Nous avons pour mandat d’aider les décideurs à prendre les meilleures décisions pour tous les Canadiens. Et nous avons répondu avec force à ce mandat. Au cours des 15 dernières années, nous avons fourni aux gouvernements des conseils judicieux et fondés sur des preuves dans les domaines suivants : les services financiers, les télécommunications, les soins de santé, les produits pharmaceutiques, les transports et les professions autoréglementées, comme les avocats et les comptables.
Notre travail de promotion continue d’aider les décideurs à apporter des changements qui ouvriront de nouvelles frontières de valeur pour tous les Canadiens : services bancaires ouverts, portabilité des données et droit à la réparation, pour n’en citer que quelques-uns.
Nous avons fait un travail significatif dans ce domaine, et nous pouvons encore faire mieux, mais notre capacité à faire ce travail important est limitée par des pouvoirs inadéquats. Contrairement à nos homologues de la grande majorité des pays du G7, le Bureau ne dispose pas de pouvoirs formels lui permettant d’exiger des informations pertinentes pour notre travail de promotion de la concurrence.
Un manque d’information pertinente peut nuire à notre capacité de diagnostiquer les problèmes de concurrence. Cette situation limite par conséquent l’étendue des conseils fondés sur des données probantes que le Bureau peut fournir aux décideurs. Par exemple, contrairement à nos dossiers d’application de la loi, le Bureau ne fait souvent pas d’analyse économétrique lors des études de marché, car les données sous-jacentes sont difficiles à recueillir sur une base volontaire.
Ainsi, même nos meilleurs conseils d’aujourd’hui peuvent parfois souffrir de lacunes. Dire « plus de concurrence, c’est bien » n’est pas aussi puissant que de pouvoir dire « les Canadiens pourraient économiser jusqu’à 40 % » en adoptant une politique précise. Nous avons besoin de ce pouvoir pour être en mesure de fournir des conseils avisés aux décideurs qui, à leur tour, pourront élaborer des politiques favorisant une économie plus concurrentielle.
Pour conclure, je suis convaincu que nous faisons de grands pas dans la bonne direction.

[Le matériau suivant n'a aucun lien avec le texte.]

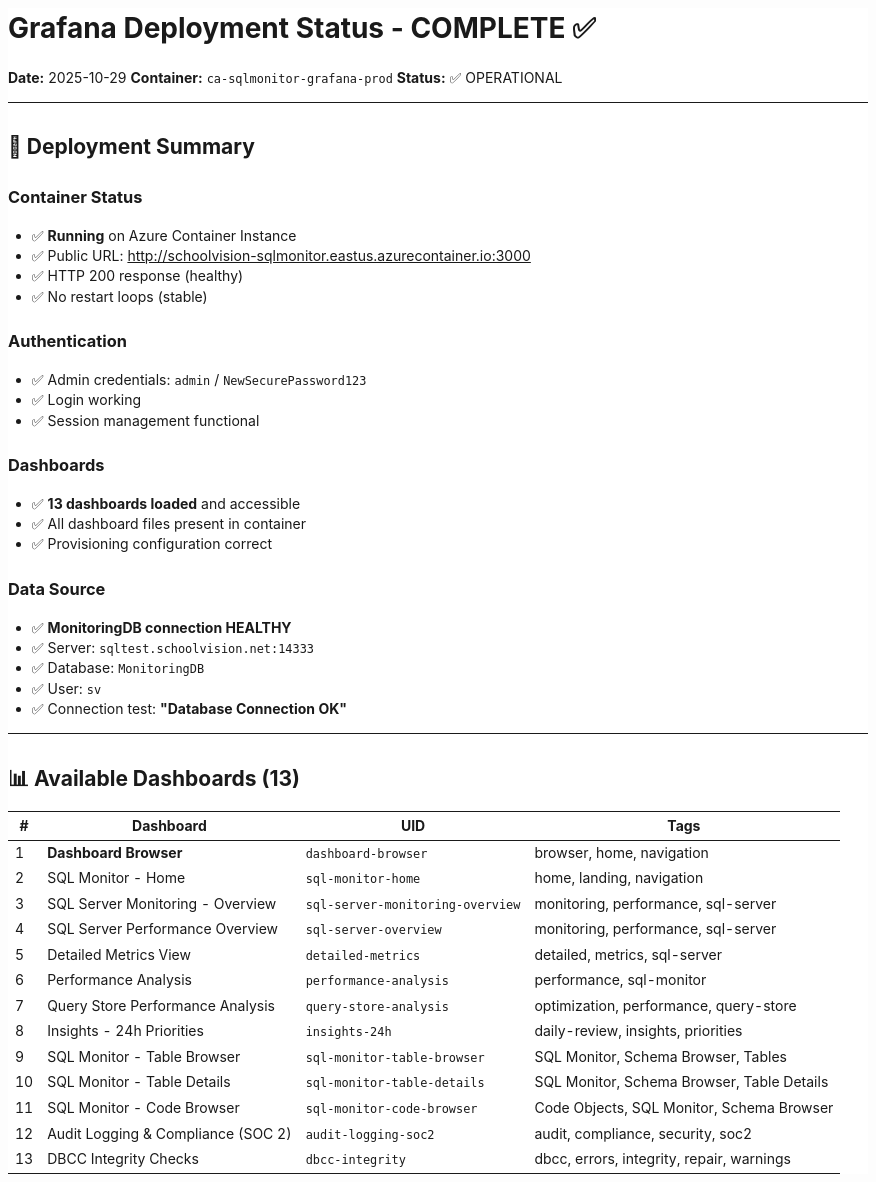 # Grafana Deployment Status - COMPLETE ✅

**Date:** 2025-10-29
**Container:** `ca-sqlmonitor-grafana-prod`
**Status:** ✅ OPERATIONAL

---

## 🎯 Deployment Summary

### Container Status
- ✅ **Running** on Azure Container Instance
- ✅ Public URL: http://schoolvision-sqlmonitor.eastus.azurecontainer.io:3000
- ✅ HTTP 200 response (healthy)
- ✅ No restart loops (stable)

### Authentication
- ✅ Admin credentials: `admin` / `NewSecurePassword123`
- ✅ Login working
- ✅ Session management functional

### Dashboards
- ✅ **13 dashboards loaded** and accessible
- ✅ All dashboard files present in container
- ✅ Provisioning configuration correct

### Data Source
- ✅ **MonitoringDB connection HEALTHY**
- ✅ Server: `sqltest.schoolvision.net:14333`
- ✅ Database: `MonitoringDB`
- ✅ User: `sv`
- ✅ Connection test: **"Database Connection OK"**

---

## 📊 Available Dashboards (13)

| # | Dashboard | UID | Tags |
|---|-----------|-----|------|
| 1 | **Dashboard Browser** | `dashboard-browser` | browser, home, navigation |
| 2 | SQL Monitor - Home | `sql-monitor-home` | home, landing, navigation |
| 3 | SQL Server Monitoring - Overview | `sql-server-monitoring-overview` | monitoring, performance, sql-server |
| 4 | SQL Server Performance Overview | `sql-server-overview` | monitoring, performance, sql-server |
| 5 | Detailed Metrics View | `detailed-metrics` | detailed, metrics, sql-server |
| 6 | Performance Analysis | `performance-analysis` | performance, sql-monitor |
| 7 | Query Store Performance Analysis | `query-store-analysis` | optimization, performance, query-store |
| 8 | Insights - 24h Priorities | `insights-24h` | daily-review, insights, priorities |
| 9 | SQL Monitor - Table Browser | `sql-monitor-table-browser` | SQL Monitor, Schema Browser, Tables |
| 10 | SQL Monitor - Table Details | `sql-monitor-table-details` | SQL Monitor, Schema Browser, Table Details |
| 11 | SQL Monitor - Code Browser | `sql-monitor-code-browser` | Code Objects, SQL Monitor, Schema Browser |
| 12 | Audit Logging & Compliance (SOC 2) | `audit-logging-soc2` | audit, compliance, security, soc2 |
| 13 | DBCC Integrity Checks | `dbcc-integrity` | dbcc, errors, integrity, repair, warnings |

La dernière année a été importante pour le Bureau. L’augmentation de notre budget et les réformes politiques qui ont déjà été mises en œuvre feront une grande différence dans l’état de la concurrence au Canada. Le Bureau continue d’investir dans son personnel et dans sa capacité à faire respecter la loi. Nous avons démontré que nous sommes prêts, disposés et capables d’intenter des actions en justice, si nécessaire, et nous allons continuer à le faire.
La concurrence est un pilier essentiel de notre économie et nous devons prendre des mesures pour veiller à ce que notre législation et notre politique en matière de concurrence soient adaptées à l’économie moderne. Cela rapportera de grands dividendes pour l’avenir et la prospérité du Canada et de sa population. Je vous demande votre soutien et votre engagement alors que nous travaillons à renforcer encore davantage les lois et les politiques canadiennes en matière de concurrence, au bénéfice de tous les Canadiens et de toutes les Canadiennes.
Merci et profitez du reste de la conférence.